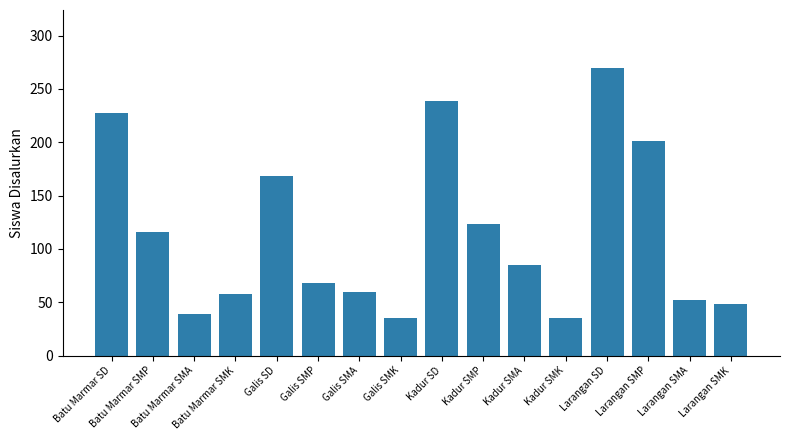

The value at Batu Marmar SMA is 39. True or false?

True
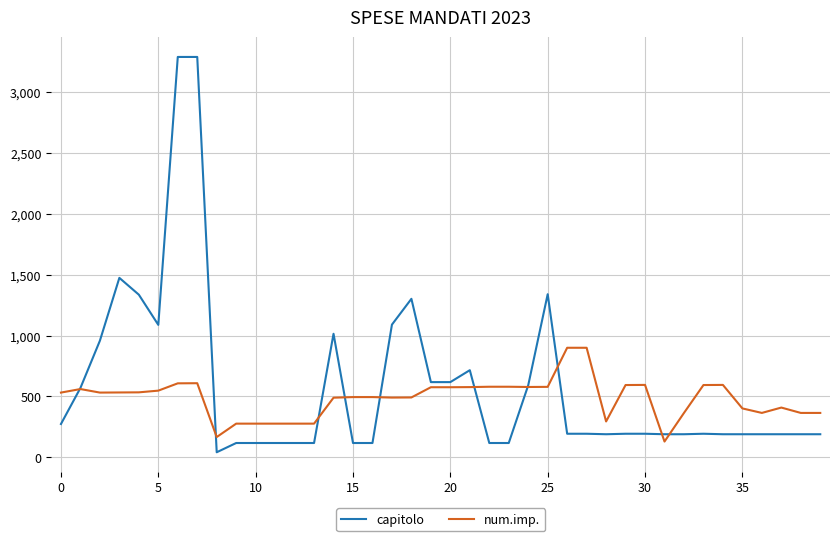

List the series in order of their peak value, lowest first.

num.imp., capitolo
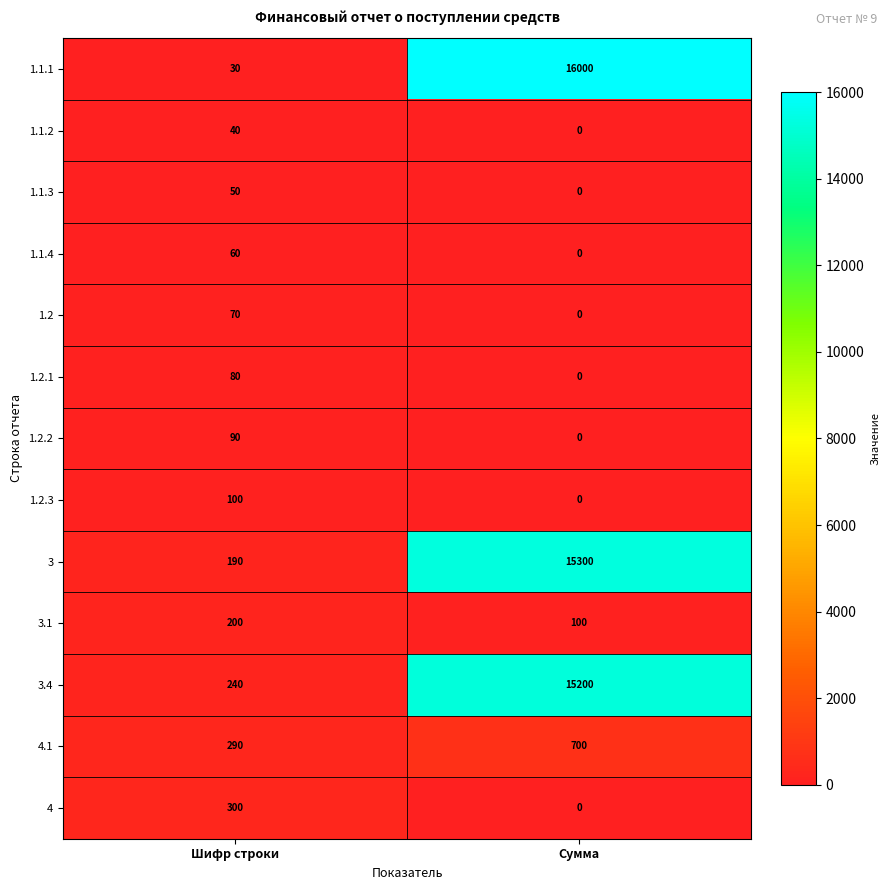

Is it true that 3 equals 3953 at Сумма?

False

□ □ □ □ □

(Work task) Please return all the rows above word for word, leaving out the pictures.

(Solution to this task)
The value at Batu Marmar SMA is 39. True or false?

True

List the series in order of their peak value, lowest first.

num.imp., capitolo

Is it true that 3 equals 3953 at Сумма?

False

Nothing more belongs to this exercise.